Juntos, temos viabilizado a capacitação constante dos educadores por
meio de cursos, palestras, teleconferências e congressos. Em dezembro,
por exemplo, presenciamos a formatura de 7 mil professores pelo programa
PEC - Formação Universitária , programa de educação continuada, cujo
objetivo é fornecer aos professores efetivos no ensino da 1ª à 4ª série,
com formação de nível médio, de mais de 2 mil escolas de ensino
fundamental do Estado, a oportunidade de formação em nível superior
fornecida pela USP, Unesp e PUC-SP.
Em todas as capacitações, encontros, visitas às escolas e conversas com
os representantes da categoria, sempre ressaltamos a importância da
aliança entre o aperfeiçoamento técnico do professor e a solidificação
de uma postura afetiva em sala de aula. Queremos que nossos aprendizes
enxerguem no mestre um exemplo a ser seguido, um amigo com quem possam
contar e não uma autoridade acima do bem e do mal. Nas escolas, muitos
programas e projetos têm favorecido essa prática mais afetiva e
integrada. Os alunos sentem-se incentivados a participar, a descobrir e
a mostrar seus talentos. Por isso, é fundamental que a comunidade do
entorno escolar e da sociedade como um todo prestigie os eventos
constantemente promovidos pelos estabelecimentos de ensino. Foi o que a
secretaria - juntamente com a população que transitava pelo Centro de
São Paulo - fez durante o mês de dezembro de 2002. Nossos funcionários
uniam-se aos populares, sempre ao meio-dia, na Praça da República, para
prestigiar os corais natalinos de dezenas de escolas estaduais
provenientes das mais diversas regiões do Estado.
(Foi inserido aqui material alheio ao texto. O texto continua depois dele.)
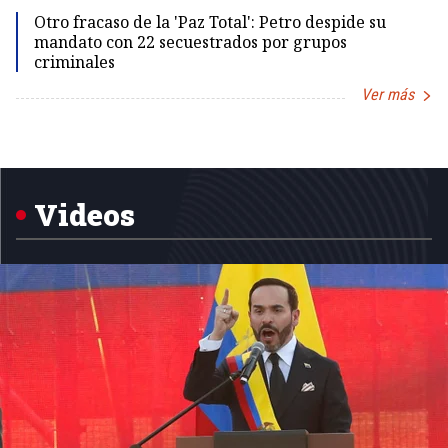
Otro fracaso de la 'Paz Total': Petro despide su
mandato con 22 secuestrados por grupos
criminales
Ver más
Item
1
of
5
Videos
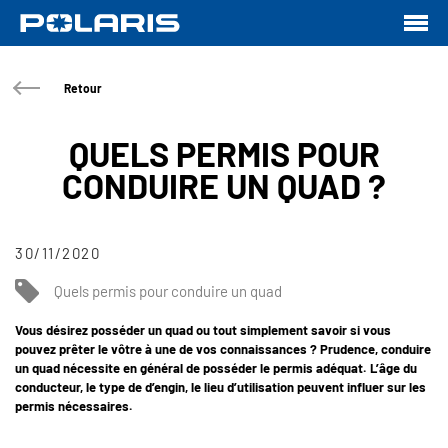
Retour
QUELS PERMIS POUR
CONDUIRE UN QUAD ?
30/11/2020
Quels permis pour conduire un quad
Vous désirez posséder un quad ou tout simplement savoir si vous
pouvez prêter le vôtre à une de vos connaissances ? Prudence, conduire
un quad nécessite en général de posséder le permis adéquat. L’âge du
conducteur, le type de d’engin, le lieu d’utilisation peuvent influer sur les
permis nécessaires.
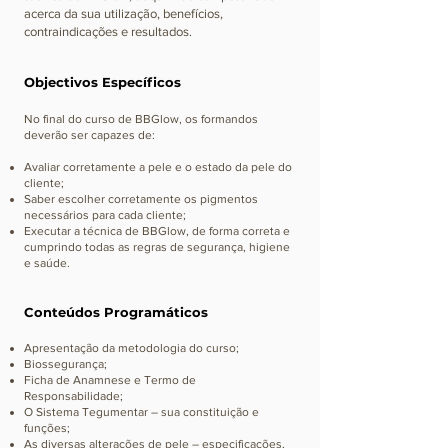
acerca da sua utilização, benefícios,
contraindicações e resultados.
Objectivos
Específicos
No final do curso de BBGlow, os formandos
deverão ser capazes de:
Avaliar corretamente a pele e o estado da pele do
cliente;
Saber escolher corretamente os pigmentos
necessários para cada cliente;
Executar a técnica de BBGlow, de forma correta e
cumprindo todas as regras de segurança, higiene
e saúde.
Conteúdos Programáticos
Apresentação da metodologia do curso;
Biossegurança;
Ficha de Anamnese e Termo de
Responsabilidade;
O Sistema Tegumentar – sua constituição e
funções;
As diversas alterações de pele – especificações,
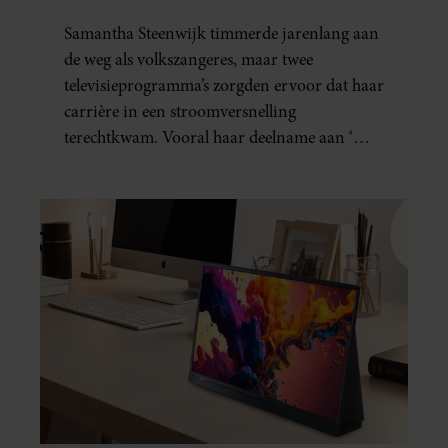
MOEST IK IN DE AUTO
Samantha Steenwijk timmerde jarenlang aan
KOTSEN’
de weg als volkszangeres, maar twee
televisieprogramma’s zorgden ervoor dat haar
carrière in een stroomversnelling
terechtkwam. Vooral haar deelname aan ‘The
Voice of Holland’ bleek grote gevolgen te
hebben.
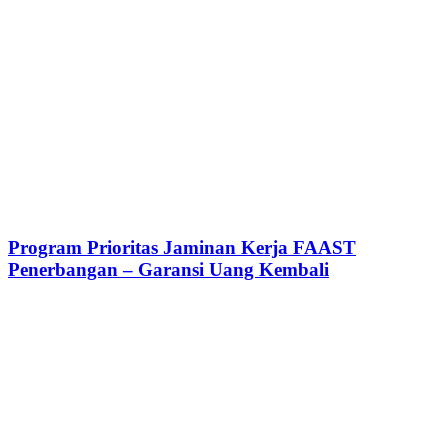
Program Prioritas Jaminan Kerja FAAST
Penerbangan – Garansi Uang Kembali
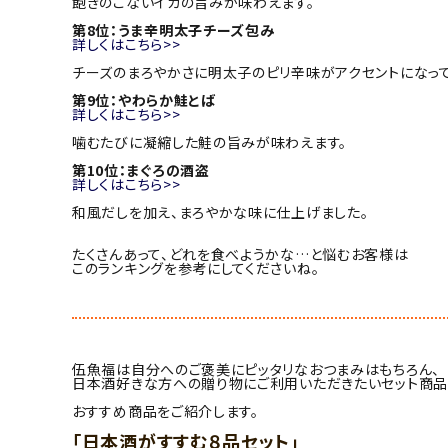
飽きのこないイカの旨みが味わえます。
第8位：うま辛明太子チーズ包み
詳しくはこちら>>
チーズのまろやかさに明太子のピリ辛味がアクセントになって
第9位：やわらか鮭とば
詳しくはこちら>>
噛むたびに凝縮した鮭の旨みが味わえます。
第10位：まぐろの酒盗
詳しくはこちら>>
和風だしを加え、まろやかな味に仕上げました。
たくさんあって、どれを食べようかな…と悩むお客様は
このランキングを参考にしてくださいね。
伍魚福は自分へのご褒美にピッタリなおつまみはもちろん、
日本酒好きな方への贈り物にご利用いただきたいセット商品
おすすめ商品をご紹介します。
「日本酒がすすむ８品セット」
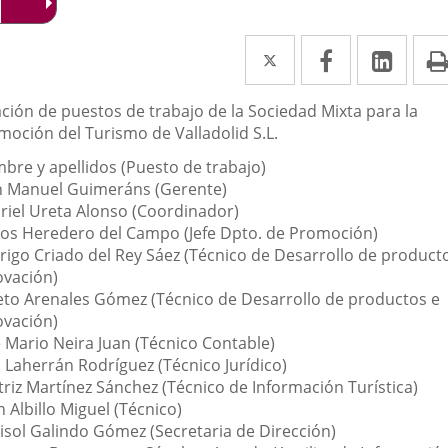
Twitter
Enlace
Facebook
Enlace
Link
Enla
a
a
a
scripción
ación de puestos de trabajo de la Sociedad Mixta para la
una
una
una
moción del Turismo de Valladolid S.L.
aplicación
aplicación
aplic
bre y apellidos (Puesto de trabajo)
externa.
externa.
exte
n Manuel Guimeráns (Gerente)
riel Ureta Alonso (Coordinador)
los Heredero del Campo (Jefe Dpto. de Promoción)
rigo Criado del Rey Sáez (Técnico de Desarrollo de product
ovación)
eto Arenales Gómez (Técnico de Desarrollo de productos e
ovación)
é Mario Neira Juan (Técnico Contable)
a Laherrán Rodríguez (Técnico Jurídico)
triz Martínez Sánchez (Técnico de Información Turística)
 Albillo Miguel (Técnico)
isol Galindo Gómez (Secretaria de Dirección)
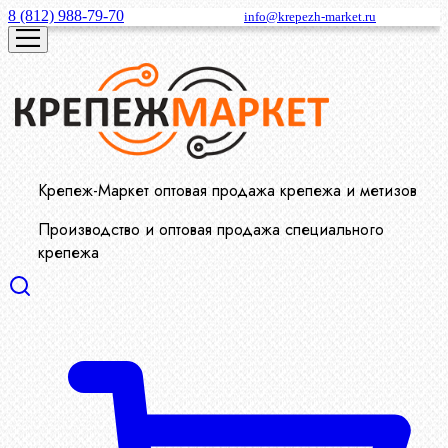
8 (812) 988-79-70
info@krepezh-market.ru
Крепеж-Маркет оптовая продажа крепежа и метизов
Производство и оптовая продажа специального
крепежа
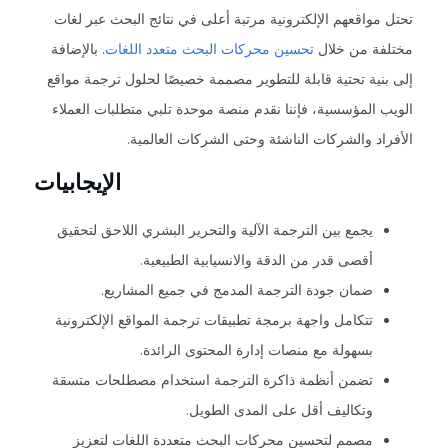
تحتل مواقعهم الإلكترونية مرتبة أعلى في نتائج البحث عبر لغات
مختلفة من خلال
تحسين محركات البحث متعدد اللغات
. بالإضافة
إلى بنية تحتية قابلة للتطوير مصممة خصيصًا لحلول ترجمة مواقع
الويب المؤسسية، فإننا نقدم منصة موحدة تلبي متطلبات العملاء
الأفراد والشركات الناشئة وحتى الشركات العالمية.
الإيجابيات
يجمع بين الترجمة الآلية والتحرير البشري اللاحق لتحقيق
أقصى قدر من الدقة والانسيابية الطبيعية.
ضمان جودة الترجمة المدمج في جميع المشاريع.
تتكامل واجهة برمجة تطبيقات ترجمة المواقع الإلكترونية
بسهولة مع منصات إدارة المحتوى الرائدة.
تضمن أنظمة ذاكرة الترجمة استخدام مصطلحات متسقة
وتكاليف أقل على المدى الطويل.
مصمم لتحسين محركات البحث متعددة اللغات لتعزيز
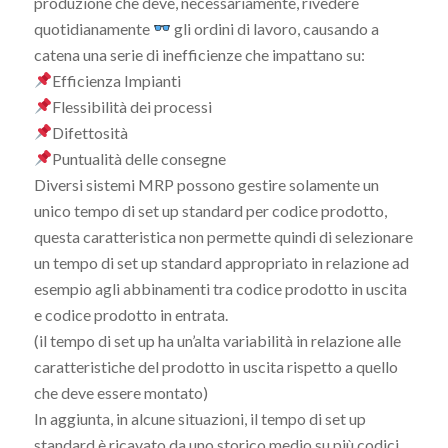
produzione che deve, necessariamente, rivedere
quotidianamente
gli ordini di lavoro, causando a
catena una serie di inefficienze che impattano su:
Efficienza Impianti
Flessibilità dei processi
Difettosità
Puntualità delle consegne
Diversi sistemi MRP possono gestire solamente un
unico tempo di set up standard per codice prodotto,
questa caratteristica non permette quindi di selezionare
un tempo di set up standard appropriato in relazione ad
esempio agli abbinamenti tra codice prodotto in uscita
e codice prodotto in entrata.
(il tempo di set up ha un’alta variabilità in relazione alle
caratteristiche del prodotto in uscita rispetto a quello
che deve essere montato)
In aggiunta, in alcune situazioni, il tempo di set up
standard è ricavato da uno storico medio su più codici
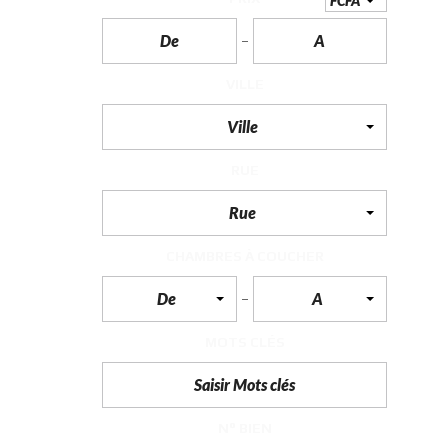
FCFA
F
I
S
VILLE
C
A
L
Ville
I
T
É
RUE
&
C
O
Rue
N
S
E
CHAMBRES À COUCHER
I
L
De
A
D
MOTS CLÉS
E
S
I
G
N
D
N° BIEN
’
I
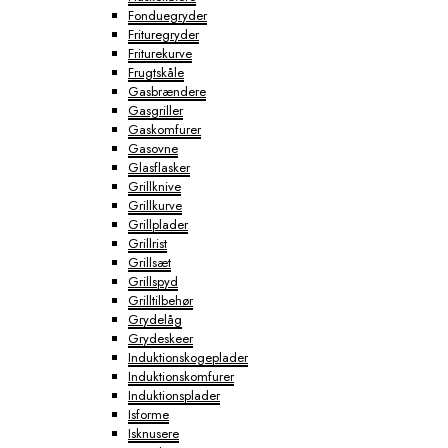
Fonduegryder
Frituregryder
Friturekurve
Frugtskåle
Gasbrændere
Gasgriller
Gaskomfurer
Gasovne
Glasflasker
Grillknive
Grillkurve
Grillplader
Grillrist
Grillsæt
Grillspyd
Grilltilbehør
Grydelåg
Grydeskeer
Induktionskogeplader
Induktionskomfurer
Induktionsplader
Isforme
Isknusere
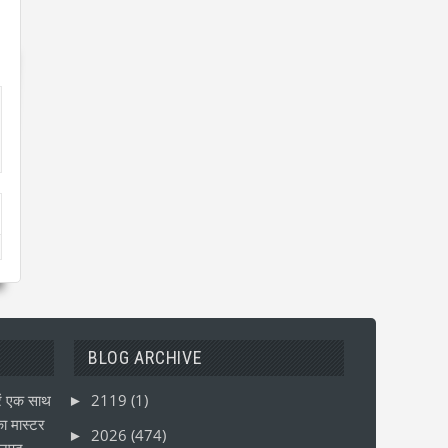
BLOG ARCHIVE
ं एक साथ
2119
(1)
►
ा मास्टर
2026
(474)
►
O programa dos corais nas escolas, bem como aqueles ligados à música
clássica, ao teatro, ao cinema, à criação de bandas e fanfarras, à
preservação do meio ambiente, ao exercício dos direitos e deveres do
cidadão - fortalecimento e reativação dos grêmios, campanhas
comunitárias, combate às drogas e à violência, etc. - têm propiciado uma
revolução verdadeiramente positiva na vida dos estudantes. Programas
como Parceiros do Futuro, Comunidade Presente, Prevenção Também se
Ensina, Escola em Parceria, Mutirão da Cidadania e Programa Profissão
estão, na verdade, plantando sementes e oferecendo não só para São
Paulo, mas para todo o Brasil, a chance de ter, num futuro breve, uma
colheita digna dos anseios e do trabalho de todo o seu povo.
Que as nossas palavras, corroboradas - e impregnadas - pela verdade
impressa em nossas ações, possam colaborar para a discussão, para o
debate e para a reflexão em torno dessa educação afetiva e eficaz. Uma
educação que privilegia a criação de gerações mais capacitadas, tanto
para contribuir para o desenvolvimento e o progresso da ciência quanto
para desfrutar todos os seus benefícios. Uma educação que oriente e
funcione como a bússola que desvenda as infinitas maneiras de navegar,
com sucesso, pelos mares da vida.
Gabriel Chalita , professor, é
secretário de Estado da Educação de São Paulo. Doutor em Direito,
Comunicação e Semiótica, e autor de 34 livros.